Mr Jaffarie appealed to this Court under s 353 of the WIM on the following grounds:
(1) The Deputy President erred in finding that Mr Jaffarie did not challenge the Arbitrator's finding that he did not injure his thoracic spine.
(2) The Deputy President erred in concluding that the Arbitrator's finding that Mr Jaffarie did not injure his thoracic spine was independent of his assessment of Mr Jaffarie's credit.
(3) The Deputy President did not have power under s 352(7) of the WIM Act to remit part only of Mr Jaffarie's claims for re-determination.
Held, upholding the appeal and remitting the whole matter to a different arbitrator for re-determination
Per Macfarlan JA and Sackville AJA (Ward JA agreeing):
(1) The Deputy President erred in finding that Mr Jaffarie did not challenge the Arbitrator's finding that he did not suffer a thoracic spine injury ([17]-[20], [48]).
(2) The Deputy President erred in concluding that the Arbitrator's findings did not depend on an assessment of Mr Jaffarie's credit ([29]-[31], [43], [58]).

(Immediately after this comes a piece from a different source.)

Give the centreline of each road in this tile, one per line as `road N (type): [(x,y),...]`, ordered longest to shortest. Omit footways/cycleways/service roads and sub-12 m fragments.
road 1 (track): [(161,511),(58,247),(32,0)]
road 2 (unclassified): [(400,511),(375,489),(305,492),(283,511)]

Per Ward JA and Sackville AJA:
(3) The finding referred to in (1) did not result in procedural unfairness as the Deputy President nevertheless considered whether Mr Jaffarie suffered a thoracic spine injury ([39], [54]).
(4) The error referred to in (2) did not amount to an error of law ([40]-[42], [59], [62]).
(5) The Deputy President erred in point of law by not explaining why he concluded that the Arbitrator's decision did not depend on the flawed assessment of Mr Jaffarie's credit ([61]-[62]).
Per Macfarlan JA
(6) The finding referred to in (1) resulted in procedural unfairness as the Deputy President only considered whether Mr Jaffarie suffered a thoracic spine injury on a limited, contingent basis ([27]-[28]).
Reference made to the weight to be given to contingent findings.
Tarabay v Leite [2008] NSWCA 259 at [34]; Wade v Burns [1966] HCA 35; 115 CLR 537 at 555; Jackson v Lithgow City Council [2008] NSWCA 312 at [60]; and King v Goussetis (1986) 5 NSWLR 89 at 94-95 referred to.
(7) The error referred to in (2) was an error of law as it involved the misconstruction of the Arbitrator's written determination ([32]).
First Sport Ltd v Barclay's Bank Plc [1993] 1 WLR 1229; 3 All ER 789 at 793; Jennings v Credit Corp Australia Ltd [2000] NSWSC 210; 48 NSWLR 709 at [11]; DCL Developments Pty Ltd v Range Harvester Australia Pty Ltd [2013] NSWSC 1025 at [2] and The Australian Gas Light Company v The Valuer-General; (1940) 40 SR (MSW) at 146 cited.
Workers Compensation Nominal Insurer v Adnan Al Othmani [2012] NSWCA 45 referred to by Ward JA.